### Compiti da svolgere:
A) Aggiorna il passo dell'intervista che parte da "Si tratta di" e termina con "all’ordine del giorno.", sostituendo "ragazzi" con "giovani".
B) Elenca tutte le persone chiamate per nome nell'intervista.

### Estratto del documento:
■ ■ ■ ■ ■ ■ ■
"Ad Est” è certamente un sodalizio molto particolare sulla scena dell’informazione e della militanza civile, ci spieghi come nasce?
"Ad Est” nasce grazie a un’intuizione della partigiana Vittoria Giunti, che nel 2003 diede a noi ragazzi, che ci eravamo posti all’opposizione dell’allora presidente della regione Salvatore Cuffaro proprio in quella Raffadali che aveva dato i natali ad entrambi, il mezzo per poter combattere quella che poi le sentenze hanno dimostrato essere la più potente famiglia politico-mafiosa dell’isola. Un giornale folle, senza mezzi e senza giornalisti ma un organo di libera informazione, che negli anni ha combattuto la mafiosità e ha creato entusiasmo e futuro.
Si tratta di un progetto totalmente autofinanziato, che oggi può contare 55 edizioni cartacee, oltre 110 mila copie distribuite, la pubblicazioni di due libri, un sito con oltre 100 mila collegamenti, un continuo lavoro per gli "ultimi”, per le periferie, ma soprattutto la presenza di oltre 80 ragazzi che nelle attività del giornale sono cresciuti in piena libertà, e questo nonostante le pressioni psicologiche e le intimidazioni siano state per anni all’ordine del giorno.
Raffadali, il luogo in cui sei nato anche tu, pare davvero un paese crocevia della politica, per la Sicilia, ma non solo…
Raffadali, come Corleone, è uno di quei posti in cui è passata la storia. Uno di quei luoghi diventati simbolo in cui possono nascere le storie più belle o, per nemesi, quelle più tristi. "Piccola Stalingrado” per tutto il secondo dopoguerra, paese di partigiani, leader delle lotte contadine, paese di cultura, biblioteche, teatro, emancipazione femminile; nel mezzo di un contesto, quello della provincia di Agrigento, dove tuttora 37 dei 43 comuni vengono definiti ad alta densità mafiosa, Raffadali ha visto nella metà degli anni Novanta un declino inarrestabile dovuto a quella che oggi può essere chiamata "realpolitik”. Per realizzare il primo governo a guida Ds della storia della Sicilia, Raffadali viene "ceduta”, insieme a tantissime altre cose, a Totò Cuffaro in cambio del suo passaggio nel centro-sinistra. Il nuovo governo di centro-sinistra della regione era guidato da Angelo Capodicasa, originario del paesino Joppolo Giancaxio, ma elettoralmente espressione di Raffadali. Il sogno di Raffadali è stato svenduto, secondo alcuni, "per un bene più alto” che poi non si è realizzato, regalando il 61 a zero al centro-destra nelle politiche del 2001 e ai siciliani i sette anni del governo Cuffaro che hanno avuto l’epilogo con la condanna del 22 gennaio del 2011 per associazione mafiosa dello stesso. Un sogno che però, durante quei sette anni di governo Cuffaro, è stato coltivato in solitudine da un gruppo di persone e che oggi può tornare a rifiorire.
■ ■ ■ ■ ■ ■ ■
### I dati:
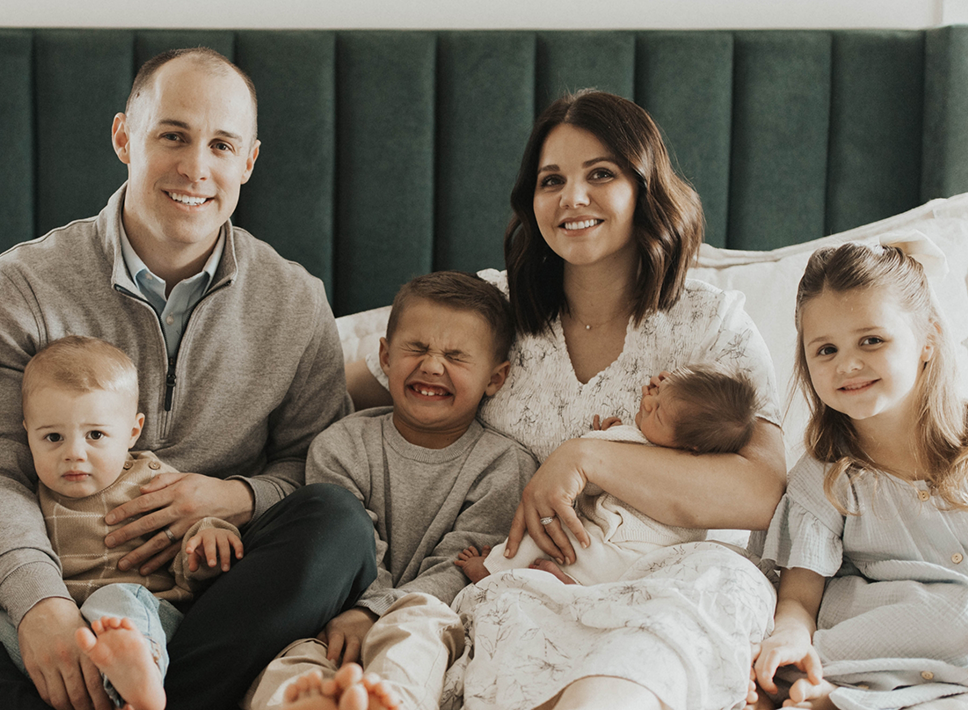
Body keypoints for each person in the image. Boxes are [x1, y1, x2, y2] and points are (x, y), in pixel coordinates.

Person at [0, 47, 377, 710]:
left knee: (339, 524)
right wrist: (38, 605)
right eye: (172, 135)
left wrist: (237, 497)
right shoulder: (27, 281)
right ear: (123, 138)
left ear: (248, 161)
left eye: (222, 145)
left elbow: (315, 464)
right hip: (41, 559)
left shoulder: (293, 298)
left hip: (205, 592)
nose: (196, 166)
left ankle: (162, 693)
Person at [346, 89, 786, 710]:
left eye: (600, 174)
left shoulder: (709, 322)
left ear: (645, 188)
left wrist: (587, 457)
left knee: (636, 666)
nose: (572, 198)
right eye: (552, 180)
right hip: (529, 586)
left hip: (674, 581)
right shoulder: (492, 311)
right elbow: (348, 382)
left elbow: (763, 492)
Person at [749, 243, 968, 710]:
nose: (847, 364)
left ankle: (845, 693)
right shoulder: (824, 475)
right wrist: (791, 635)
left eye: (871, 340)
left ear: (927, 339)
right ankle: (828, 679)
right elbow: (800, 596)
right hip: (879, 614)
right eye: (826, 349)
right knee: (959, 615)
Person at [249, 271, 535, 710]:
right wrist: (358, 612)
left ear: (495, 379)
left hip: (432, 614)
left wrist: (376, 612)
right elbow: (345, 548)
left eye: (456, 357)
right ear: (384, 355)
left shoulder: (503, 466)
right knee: (291, 660)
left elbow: (459, 567)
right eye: (416, 348)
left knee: (416, 629)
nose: (432, 366)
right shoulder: (340, 444)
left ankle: (389, 701)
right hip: (334, 616)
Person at [0, 335, 242, 710]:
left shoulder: (152, 481)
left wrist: (209, 538)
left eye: (95, 435)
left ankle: (141, 681)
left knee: (118, 601)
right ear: (28, 432)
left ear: (133, 432)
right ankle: (82, 691)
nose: (74, 454)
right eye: (53, 437)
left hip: (142, 611)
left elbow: (195, 527)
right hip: (61, 628)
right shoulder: (26, 494)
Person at [456, 362, 760, 586]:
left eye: (658, 413)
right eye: (659, 392)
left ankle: (493, 568)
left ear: (690, 446)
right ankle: (567, 585)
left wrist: (603, 437)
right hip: (645, 559)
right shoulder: (698, 473)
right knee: (603, 576)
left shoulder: (633, 441)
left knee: (549, 532)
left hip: (611, 542)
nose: (647, 401)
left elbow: (583, 477)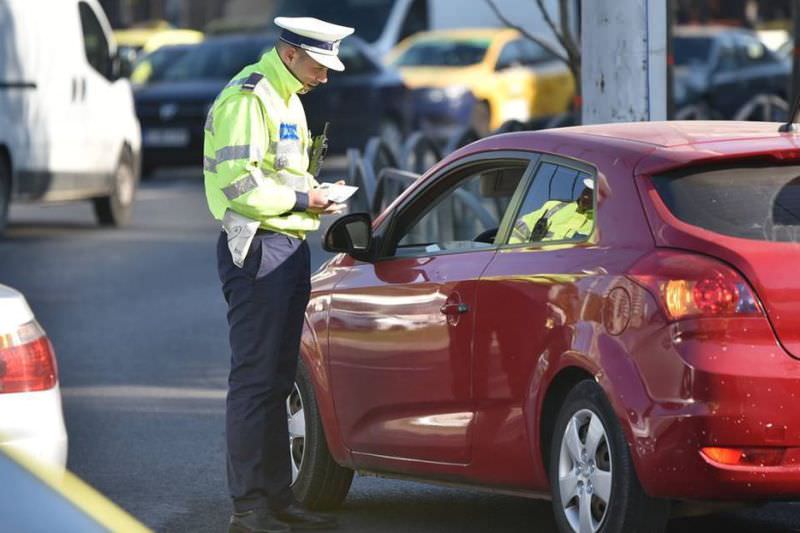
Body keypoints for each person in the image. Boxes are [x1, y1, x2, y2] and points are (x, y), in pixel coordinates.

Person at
■ ■ ■ ■ ■ ■ ■
### Risposte ai compiti:
A)
Si tratta di un progetto totalmente autofinanziato, che oggi può contare 55 edizioni cartacee, oltre 110 mila copie distribuite, la pubblicazioni di due libri, un sito con oltre 100 mila collegamenti, un continuo lavoro per gli "ultimi”, per le periferie, ma soprattutto la presenza di oltre 80 giovani che nelle attività del giornale sono cresciuti in piena libertà, e questo nonostante le pressioni psicologiche e le intimidazioni siano state per anni all’ordine del giorno.

B)
Vittoria Giunti
Salvatore Cuffaro (chiamato anche Totò Cuffaro)
Angelo Capodicasa